*** Opening Information shown ***

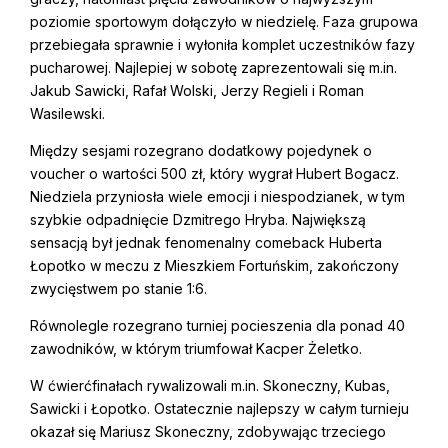
poziomie sportowym dołączyło w niedzielę. Faza grupowa
przebiegała sprawnie i wyłoniła komplet uczestników fazy
pucharowej. Najlepiej w sobotę zaprezentowali się m.in.
Jakub Sawicki, Rafał Wolski, Jerzy Regieli i Roman
Wasilewski.
Między sesjami rozegrano dodatkowy pojedynek o
voucher o wartości 500 zł, który wygrał Hubert Bogacz.
Niedziela przyniosła wiele emocji i niespodzianek, w tym
szybkie odpadnięcie Dzmitrego Hryba. Największą
sensacją był jednak fenomenalny comeback Huberta
Łopotko w meczu z Mieszkiem Fortuńskim, zakończony
zwycięstwem po stanie 1:6.
Równolegle rozegrano turniej pocieszenia dla ponad 40
zawodników, w którym triumfował Kacper Żeletko.
W ćwierćfinałach rywalizowali m.in. Skoneczny, Kubas,
Sawicki i Łopotko. Ostatecznie najlepszy w całym turnieju
okazał się Mariusz Skoneczny, zdobywając trzeciego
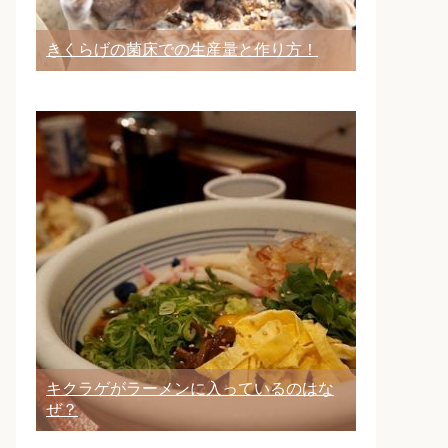
きくらげの菌床での生産量と作り方！
キクラゲがラーメンに入っているのはな
ぜ？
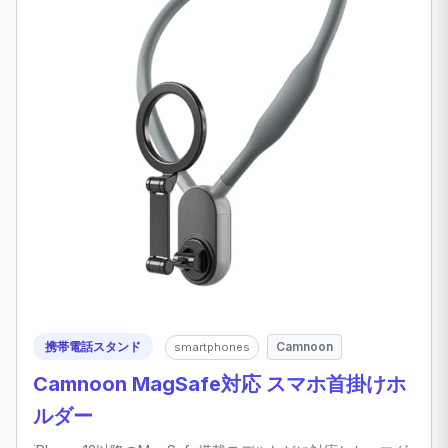
携帯電話スタンド
Camnoon
smartphones
Camnoon MagSafe対応 スマホ首掛けホ
ルダー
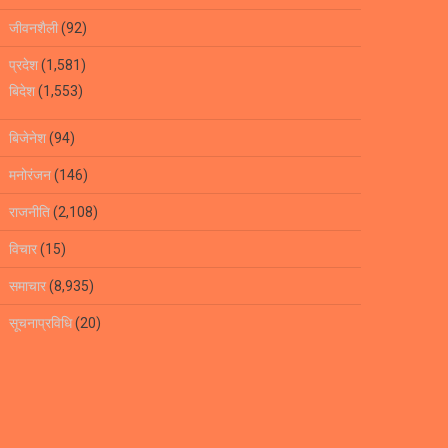
जीवनशैली
(92)
प्रदेश
(1,581)
बिदेश
(1,553)
बिजेनेश
(94)
मनोरंजन
(146)
राजनीति
(2,108)
विचार
(15)
समाचार
(8,935)
सूचनाप्रविधि
(20)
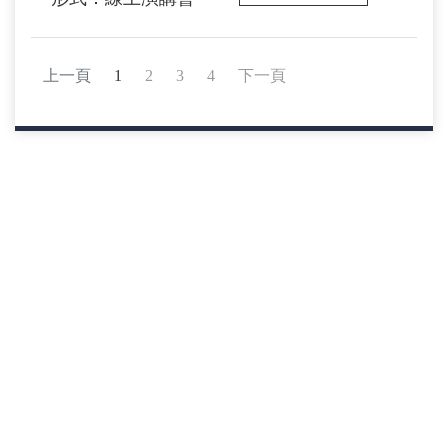
上一頁
1
2
3
4
下一頁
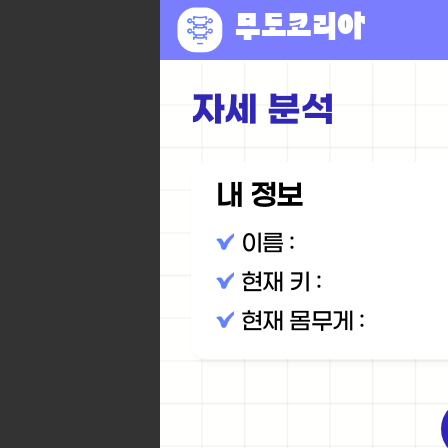
무도코리아
자세 분석
내 정보
이름 :
현재 키 :
현재 몸무게 :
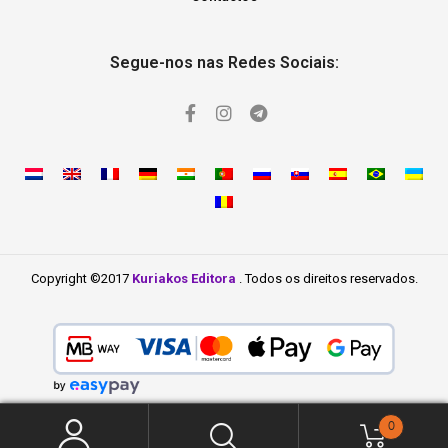
Segue-nos nas Redes Sociais:
Copyright ©2017
Kuriakos Editora
. Todos os direitos reservados.
0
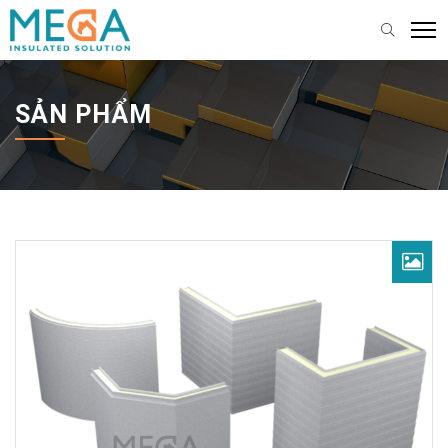
SẢN PHẨM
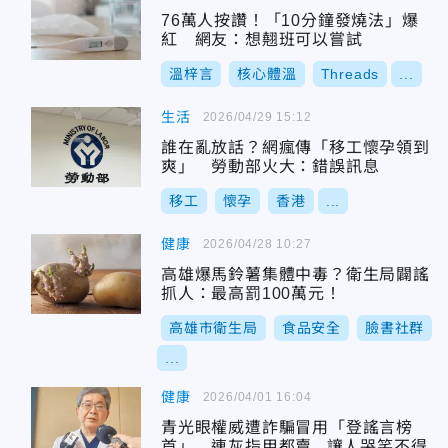
76萬人按讚！「10分鐘發燒法」爆
紅 網友：想翹班可以嘗試
溫梓言
核心體溫
Threads
...
生活
2026/04/29 15:12
誰在亂放話？網瘋傳「移工懷孕領到
爽」 勞動部火大：錯誤訊息
移工
懷孕
香港
...
健康
2026/04/28 10:27
高雄爆馬鈴薯集體中毒？衛生局闢謠
抓人：最高罰100萬元！
高雄市衛生局
食品安全
臉書社群
...
健康
2026/04/01 16:04
青光眼權威遭詐騙冒用「登謠言榜
首」 連灰指甲都賣...讓人哭笑不得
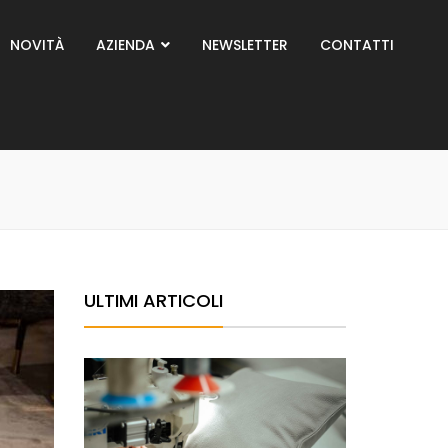
NOVITÀ
AZIENDA
NEWSLETTER
CONTATTI
ULTIMI ARTICOLI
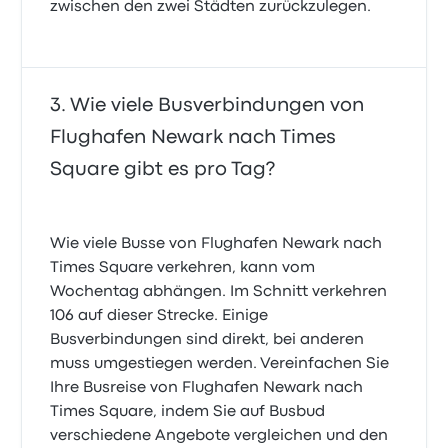
zwischen den zwei Städten zurückzulegen.
Wie viele Busverbindungen von
Flughafen Newark nach Times
Square gibt es pro Tag?
Wie viele Busse von Flughafen Newark nach
Times Square verkehren, kann vom
Wochentag abhängen. Im Schnitt verkehren
106 auf dieser Strecke. Einige
Busverbindungen sind direkt, bei anderen
muss umgestiegen werden. Vereinfachen Sie
Ihre Busreise von Flughafen Newark nach
Times Square, indem Sie auf Busbud
verschiedene Angebote vergleichen und den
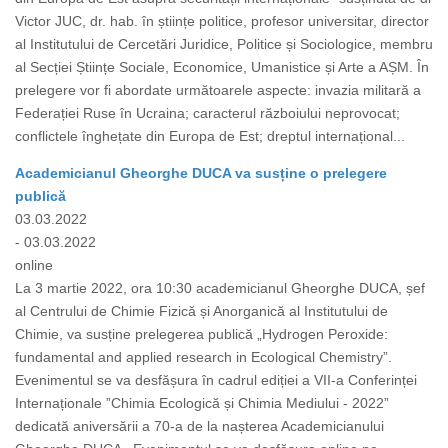
Victor JUC, dr. hab. în științe politice, profesor universitar, director
al Institutului de Cercetări Juridice, Politice și Sociologice, membru
al Secției Științe Sociale, Economice, Umanistice și Arte a AȘM. În
prelegere vor fi abordate următoarele aspecte: invazia militară a
Federației Ruse în Ucraina; caracterul războiului neprovocat;
conflictele înghețate din Europa de Est; dreptul internațional...
Academicianul Gheorghe DUCA va susține o prelegere
publică
03.03.2022
- 03.03.2022
online
La 3 martie 2022, ora 10:30 academicianul Gheorghe DUCA, șef
al Centrului de Chimie Fizică și Anorganică al Institutului de
Chimie, va susține prelegerea publică „Hydrogen Peroxide:
fundamental and applied research in Ecological Chemistry”.
Evenimentul se va desfășura în cadrul ediției a VII-a Conferinței
Internaționale ”Chimia Ecologică și Chimia Mediului - 2022”
dedicată aniversării a 70-a de la nașterea Academicianului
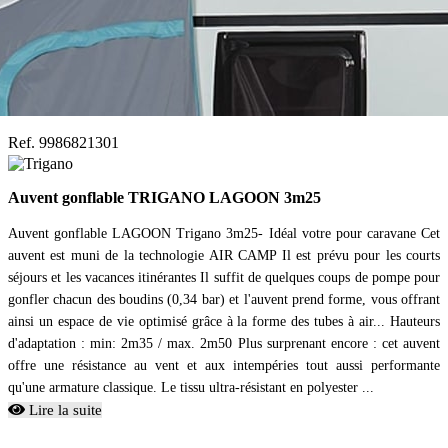
Ref. 9986821301
Auvent gonflable TRIGANO LAGOON 3m25
Auvent gonflable LAGOON Trigano 3m25- Idéal votre pour caravane Cet
auvent est muni de la technologie AIR CAMP Il est prévu pour les courts
séjours et les vacances itinérantes Il suffit de quelques coups de pompe pour
gonfler chacun des boudins (0,34 bar) et l'auvent prend forme, vous offrant
ainsi un espace de vie optimisé grâce à la forme des tubes à air... Hauteurs
d'adaptation : min: 2m35 / max. 2m50 Plus surprenant encore : cet auvent
offre une résistance au vent et aux intempéries tout aussi performante
qu'une armature classique. Le tissu ultra-résistant en polyester ...
Lire la suite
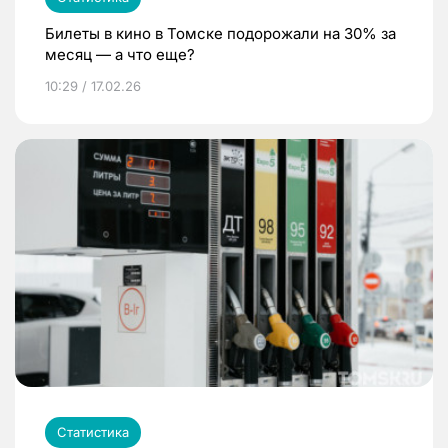
Билеты в кино в Томске подорожали на 30% за
месяц — а что еще?
10:29 / 17.02.26
Статистика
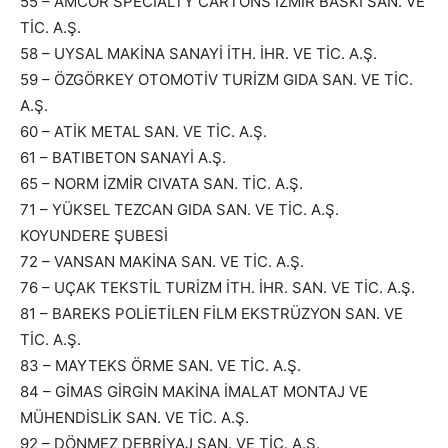
55 – AMCOR SPECIALTY CARTONS İZMİR BASKI SAN. VE
TİC. A.Ş.
58 – UYSAL MAKİNA SANAYİ İTH. İHR. VE TİC. A.Ş.
59 – ÖZGÖRKEY OTOMOTİV TURİZM GIDA SAN. VE TİC.
A.Ş.
60 – ATİK METAL SAN. VE TİC. A.Ş.
61 – BATIBETON SANAYİ A.Ş.
65 – NORM İZMİR CIVATA SAN. TİC. A.Ş.
71 – YÜKSEL TEZCAN GIDA SAN. VE TİC. A.Ş.
KOYUNDERE ŞUBESİ
72 – VANSAN MAKİNA SAN. VE TİC. A.Ş.
76 – UÇAK TEKSTİL TURİZM İTH. İHR. SAN. VE TİC. A.Ş.
81 – BAREKS POLİETİLEN FİLM EKSTRÜZYON SAN. VE
TİC. A.Ş.
83 – MAYTEKS ÖRME SAN. VE TİC. A.Ş.
84 – GİMAS GİRGİN MAKİNA İMALAT MONTAJ VE
MÜHENDİSLİK SAN. VE TİC. A.Ş.
92 – DÖNMEZ DEBRİYAJ SAN. VE TİC. A.Ş.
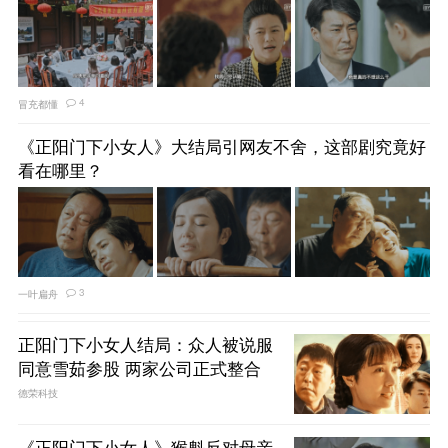
4
冒充都懂
《正阳门下小女人》大结局引网友不舍，这部剧究竟好
看在哪里？
3
一叶扁舟
正阳门下小女人结局：众人被说服
同意雪茹参股 两家公司正式整合
德荣科技
《正阳门下小女人》猴魁反对母亲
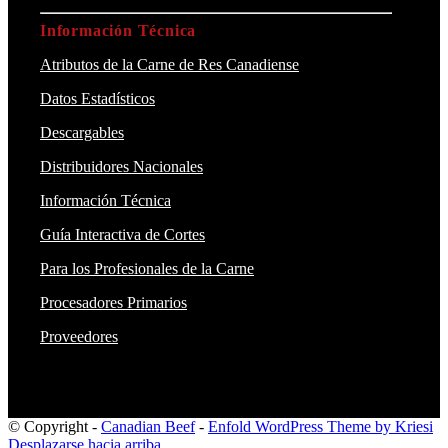
Información Técnica
Atributos de la Carne de Res Canadiense
Datos Estadísticos
Descargables
Distribuidores Nacionales
Información Técnica
Guía Interactiva de Cortes
Para los Profesionales de la Carne
Procesadores Primarios
Proveedores
© Copyright -
Canadian Beef
-
Enfold WordPress Theme by Kriesi
Desplazarse hacia arriba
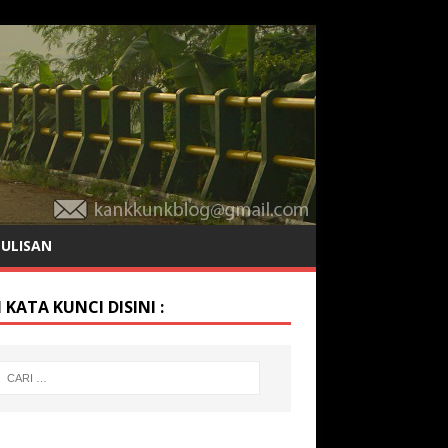
TULISAN
 KATA KUNCI DISINI :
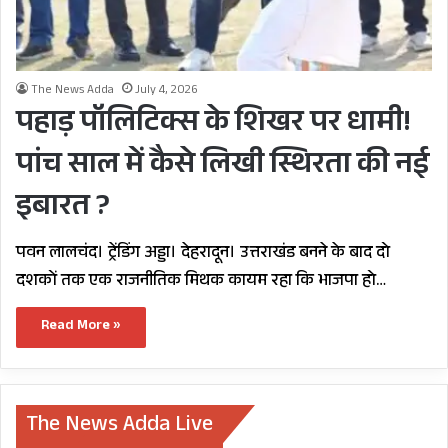
The News Adda
July 4, 2026
पहाड़ पॉलिटिक्स के शिखर पर धामी!
पांच साल में कैसे लिखी स्थिरता की नई
इबारत ?
पवन लालचंद। ट्रेंडिंग अड्डा। देहरादून। उत्तराखंड बनने के बाद दो
दशकों तक एक राजनीतिक मिथक कायम रहा कि भाजपा हो…
Read More »
The News Adda Live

*** Closing Information shown ***

• Task prompt:
Can you output every line of text from all the records above as a JSON list of strings, one string per line, with blank lines and the pictures left out?

• Solution:
[
  "poziomie sportowym dołączyło w niedzielę. Faza grupowa",
  "przebiegała sprawnie i wyłoniła komplet uczestników fazy",
  "pucharowej. Najlepiej w sobotę zaprezentowali się m.in.",
  "Jakub Sawicki, Rafał Wolski, Jerzy Regieli i Roman",
  "Wasilewski.",
  "Między sesjami rozegrano dodatkowy pojedynek o",
  "voucher o wartości 500 zł, który wygrał Hubert Bogacz.",
  "Niedziela przyniosła wiele emocji i niespodzianek, w tym",
  "szybkie odpadnięcie Dzmitrego Hryba. Największą",
  "sensacją był jednak fenomenalny comeback Huberta",
  "Łopotko w meczu z Mieszkiem Fortuńskim, zakończony",
  "zwycięstwem po stanie 1:6.",
  "Równolegle rozegrano turniej pocieszenia dla ponad 40",
  "zawodników, w którym triumfował Kacper Żeletko.",
  "W ćwierćfinałach rywalizowali m.in. Skoneczny, Kubas,",
  "Sawicki i Łopotko. Ostatecznie najlepszy w całym turnieju",
  "okazał się Mariusz Skoneczny, zdobywając trzeciego",
  "きくらげの菌床での生産量と作り方！",
  "キクラゲがラーメンに入っているのはな",
  "ぜ？",
  "携帯電話スタンド",
  "Camnoon",
  "smartphones",
  "Camnoon MagSafe対応 スマホ首掛けホ",
  "ルダー",
  "जीवनशैली",
  "(92)",
  "प्रदेश",
  "(1,581)",
  "बिदेश",
  "(1,553)",
  "बिजेनेश",
  "(94)",
  "मनोरंजन",
  "(146)",
  "राजनीति",
  "(2,108)",
  "विचार",
  "(15)",
  "समाचार",
  "(8,935)",
  "सूचनाप्रविधि",
  "(20)",
  "上一頁",
  "1",
  "2",
  "3",
  "4",
  "下一頁",
  "무도코리아",
  "자세 분석",
  "내 정보",
  "이름 :",
  "현재 키 :",
  "현재 몸무게 :",
  "Segue-nos nas Redes Sociais:",
  "Copyright ©2017",
  "Kuriakos Editora",
  ". Todos os direitos reservados.",
  "0",
  "SẢN PHẨM",
  "76萬人按讚！「10分鐘發燒法」爆",
  "紅 網友：想翹班可以嘗試",
  "溫梓言",
  "核心體溫",
  "Threads",
  "...",
  "生活",
  "2026/04/29 15:12",
  "誰在亂放話？網瘋傳「移工懷孕領到",
  "爽」 勞動部火大：錯誤訊息",
  "移工",
  "懷孕",
  "香港",
  "...",
  "健康",
  "2026/04/28 10:27",
  "高雄爆馬鈴薯集體中毒？衛生局闢謠",
  "抓人：最高罰100萬元！",
  "高雄市衛生局",
  "食品安全",
  "臉書社群",
  "...",
  "健康",
  "2026/04/01 16:04",
  "青光眼權威遭詐騙冒用「登謠言榜",
  "首」 連灰指甲都賣...讓人哭笑不得",
  "NOVITÀ",
  "AZIENDA",
  "NEWSLETTER",
  "CONTATTI",
  "ULTIMI ARTICOLI",
  "zwischen den zwei Städten zurückzulegen.",
  "Wie viele Busverbindungen von",
  "Flughafen Newark nach Times",
  "Square gibt es pro Tag?",
  "Wie viele Busse von Flughafen Newark nach",
  "Times Square verkehren, kann vom",
  "Wochentag abhängen. Im Schnitt verkehren",
  "106 auf dieser Strecke. Einige",
  "Busverbindungen sind direkt, bei anderen",
  "muss umgestiegen werden. Vereinfachen Sie",
  "Ihre Busreise von Flughafen Newark nach",
  "Times Square, indem Sie auf Busbud",
  "verschiedene Angebote vergleichen und den",
  "Victor JUC, dr. hab. în științe politice, profesor universitar, director",
  "al Institutului de Cercetări Juridice, Politice și Sociologice, membru",
  "al Secției Științe Sociale, Economice, Umanistice și Arte a AȘM. În",
  "prelegere vor fi abordate următoarele aspecte: invazia militară a",
  "Federației Ruse în Ucraina; caracterul războiului neprovocat;",
  "conflictele înghețate din Europa de Est; dreptul internațional...",
  "Academicianul Gheorghe DUCA va susține o prelegere",
  "publică",
  "03.03.2022",
  "- 03.03.2022",
  "online",
  "La 3 martie 2022, ora 10:30 academicianul Gheorghe DUCA, șef",
  "al Centrului de Chimie Fizică și Anorganică al Institutului de",
  "Chimie, va susține prelegerea publică „Hydrogen Peroxide:",
  "fundamental and applied research in Ecological Chemistry”.",
  "Evenimentul se va desfășura în cadrul ediției a VII-a Conferinței",
  "Internaționale ”Chimia Ecologică și Chimia Mediului - 2022”",
  "dedicată aniversării a 70-a de la nașterea Academicianului",
  "Ref. 9986821301",
  "Auvent gonflable TRIGANO LAGOON 3m25",
  "Auvent gonflable LAGOON Trigano 3m25- Idéal votre pour caravane Cet",
  "auvent est muni de la technologie AIR CAMP Il est prévu pour les courts",
  "séjours et les vacances itinérantes Il suffit de quelques coups de pompe pour",
  "gonfler chacun des boudins (0,34 bar) et l'auvent prend forme, vous offrant",
  "ainsi un espace de vie optimisé grâce à la forme des tubes à air... Hauteurs",
  "d'adaptation : min: 2m35 / max. 2m50 Plus surprenant encore : cet auvent",
  "offre une résistance au vent et aux intempéries tout aussi performante",
  "qu'une armature classique. Le tissu ultra-résistant en polyester ...",
  "Lire la suite",
  "Билеты в кино в Томске подорожали на 30% за",
  "месяц — а что еще?",
  "10:29 / 17.02.26",
  "Статистика",
  "55 – AMCOR SPECIALTY CARTONS İZMİR BASKI SAN. VE",
  "TİC. A.Ş.",
  "58 – UYSAL MAKİNA SANAYİ İTH. İHR. VE TİC. A.Ş.",
  "59 – ÖZGÖRKEY OTOMOTİV TURİZM GIDA SAN. VE TİC.",
  "A.Ş.",
  "60 – ATİK METAL SAN. VE TİC. A.Ş.",
  "61 – BATIBETON SANAYİ A.Ş.",
  "65 – NORM İZMİR CIVATA SAN. TİC. A.Ş.",
  "71 – YÜKSEL TEZCAN GIDA SAN. VE TİC. A.Ş.",
  "KOYUNDERE ŞUBESİ",
  "72 – VANSAN MAKİNA SAN. VE TİC. A.Ş.",
  "76 – UÇAK TEKSTİL TURİZM İTH. İHR. SAN. VE TİC. A.Ş.",
  "81 – BAREKS POLİETİLEN FİLM EKSTRÜZYON SAN. VE",
  "TİC. A.Ş.",
  "83 – MAYTEKS ÖRME SAN. VE TİC. A.Ş.",
  "84 – GİMAS GİRGİN MAKİNA İMALAT MONTAJ VE",
  "MÜHENDİSLİK SAN. VE TİC. A.Ş.",
  "92 – DÖNMEZ DEBRİYAJ SAN. VE TİC. A.Ş.",
  "4",
  "冒充都懂",
  "《正阳门下小女人》大结局引网友不舍，这部剧究竟好",
  "看在哪里？",
  "3",
  "一叶扁舟",
  "正阳门下小女人结局：众人被说服",
  "同意雪茹参股 两家公司正式整合",
  "德荣科技",
  "《正阳门下小女人》猴魁反对母亲",
  "Información Técnica",
  "Atributos de la Carne de Res Canadiense",
  "Datos Estadísticos",
  "Descargables",
  "Distribuidores Nacionales",
  "Información Técnica",
  "Guía Interactiva de Cortes",
  "Para los Profesionales de la Carne",
  "Procesadores Primarios",
  "Proveedores",
  "© Copyright -",
  "Canadian Beef",
  "-",
  "Enfold WordPress Theme by Kriesi",
  "Desplazarse hacia arriba",
  "TULISAN",
  " KATA KUNCI DISINI :",
  "The News Adda",
  "July 4, 2026",
  "पहाड़ पॉलिटिक्स के शिखर पर धामी!",
  "पांच साल में कैसे लिखी स्थिरता की नई",
  "इबारत ?",
  "पवन लालचंद। ट्रेंडिंग अड्डा। देहरादून। उत्तराखंड बनने के बाद दो",
  "दशकों तक एक राजनीतिक मिथक कायम रहा कि भाजपा हो…",
  "Read More »",
  "The News Adda Live"
]